Polacy pokochali zagraniczne zakupy. Jednak z wygodnej, domowej kanapy. Jak podaje Rzeczpospolita, już więcej niż co trzeci e-konsument korzysta z takiej możliwości. W styczniu liczba zamówień z zagranicy wzrosła o niemal 29 proc. rok do roku. Tym samym ich udział w e-sprzedaży osiągnął najwyższy pułap w historii.
Polska w gronie światowych liderów
Wśród państw, z których zamawiamy produkty, naszym absolutnym faworytem są Chiny. Już 52 proc. towarów, które przychodzą do nas zza granicy, pochodzi stamtąd. Na drugim miejscu znalazły się Niemcy z wynikiem na poziomie 15 proc. Trzecie miejsce należy do Wielkiej Brytanii.
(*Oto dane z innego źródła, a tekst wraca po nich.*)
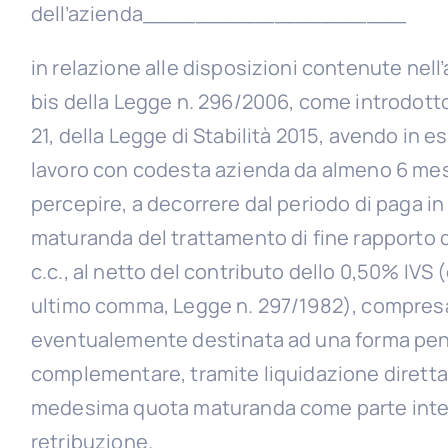
dell’azienda____________________
in relazione alle disposizioni contenute nell
bis della Legge n. 296/2006, come introdotto 
21, della Legge di Stabilità 2015, avendo in es
lavoro con codesta azienda da almeno 6 mesi
percepire, a decorrere dal periodo di paga in
maturanda del trattamento di fine rapporto di 
c.c., al netto del contributo dello 0,50% IVS (di
ultimo comma, Legge n. 297/1982), compres
eventualemente destinata ad una forma pen
complementare, tramite liquidazione diretta
medesima quota maturanda come parte integ
retribuzione.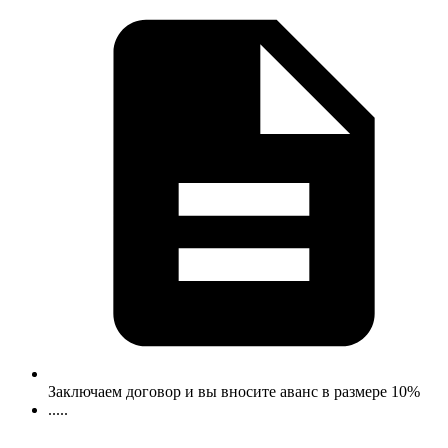
Заключаем договор и вы вносите аванс в размере 10%
.....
Nasze nowe narodowe hobby sprawiło, że znaleźliśmy się w wąskim gronie światowych liderów. W Europie wyprzedzają nas jedynie Czesi (54 proc.) i Węgrzy (59 proc.). Tak wynika z danych IPC.
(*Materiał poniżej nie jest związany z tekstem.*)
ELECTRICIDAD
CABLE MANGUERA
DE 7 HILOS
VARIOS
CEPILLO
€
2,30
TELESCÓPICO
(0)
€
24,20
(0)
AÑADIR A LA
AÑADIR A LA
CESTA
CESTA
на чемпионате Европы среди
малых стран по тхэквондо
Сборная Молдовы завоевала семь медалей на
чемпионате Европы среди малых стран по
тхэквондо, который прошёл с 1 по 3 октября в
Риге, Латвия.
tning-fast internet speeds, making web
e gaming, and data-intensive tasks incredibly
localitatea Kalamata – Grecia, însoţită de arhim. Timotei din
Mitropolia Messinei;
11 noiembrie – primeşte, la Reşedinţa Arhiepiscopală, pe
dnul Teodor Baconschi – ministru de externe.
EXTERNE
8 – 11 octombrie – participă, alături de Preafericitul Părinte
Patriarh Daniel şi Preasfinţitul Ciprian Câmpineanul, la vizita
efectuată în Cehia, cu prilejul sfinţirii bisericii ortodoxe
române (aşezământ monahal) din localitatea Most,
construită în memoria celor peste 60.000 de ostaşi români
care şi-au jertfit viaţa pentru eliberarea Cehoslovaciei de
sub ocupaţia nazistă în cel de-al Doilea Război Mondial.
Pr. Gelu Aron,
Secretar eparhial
Niewiele mniej od nas zamawiają Niemcy (51 proc.) czy Francuzi (49 proc.).
Jednym z powodów, dla których Polacy coraz częściej zamawiają produkty z Chin, jest z pewnością czas dostawy, który znacznie się skrócił. Teraz paczki lecą do konsumentów samolotem, a czas oczekiwania stał się "europejski".
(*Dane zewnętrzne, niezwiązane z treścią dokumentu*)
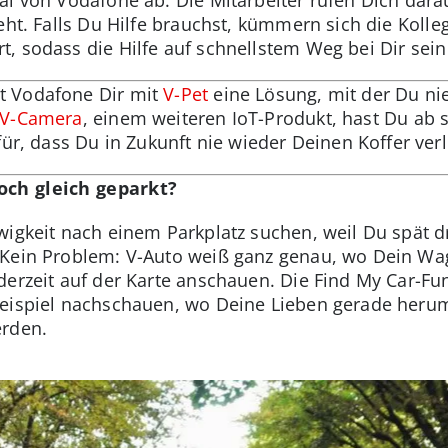
eht. Falls Du Hilfe brauchst, kümmern sich die Koll
, sodass die Hilfe auf schnellstem Weg bei Dir sein
t Vodafone Dir mit
V-Pet
eine Lösung, mit der Du ni
V-Camera
, einem weiteren IoT-Produkt, hast Du ab so
ür, dass Du in Zukunft nie wieder Deinen Koffer verli
och gleich geparkt?
wigkeit nach einem Parkplatz suchen, weil Du spät dr
 Kein Problem: V-Auto weiß ganz genau, wo Dein Wag
derzeit auf der Karte anschauen. Die Find My Car-Fu
Beispiel nachschauen, wo Deine Lieben gerade herum
erden.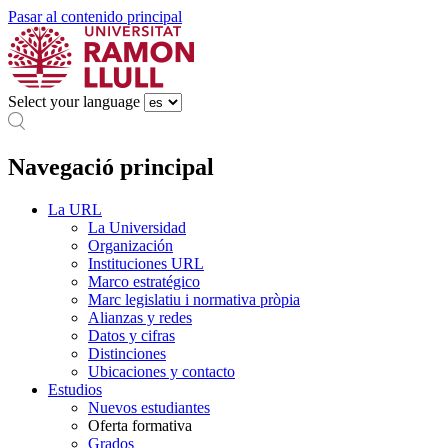
Pasar al contenido principal
Select your language
Navegació principal
La URL
La Universidad
Organización
Instituciones URL
Marco estratégico
Marc legislatiu i normativa pròpia
Alianzas y redes
Datos y cifras
Distinciones
Ubicaciones y contacto
Estudios
Nuevos estudiantes
Oferta formativa
Grados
Temu i Shein z coraz większym wzrostem
Szerokim, zróżnicowanym i tanim asortymentem takich platform jak Temu czy Shein zachwycają się nie tylko Polacy. Globalny udział Chin w 2023 roku wzrósł o 7 pkt proc., w 2024 r. – o kolejne 3 pkt proc.
Spodziewany jest dalszy wzrost, choć może to zmienić prawo, które chce wprowadzić UE. Komisja Europejska planuje zniesienie zwolnienia z opłat celnych dla przesyłek o wartości do 150 euro.
Izba Gospodarki Elektronicznej dąży do całkowitego zniesienia progu, powyżej którego obowiązuje cło na przesyłki z Chin. Jeśli przepisy wejdą w życie, wtedy wszyscy konsumenci będą płacić cło niezależnie od wartości swojego zamówienia.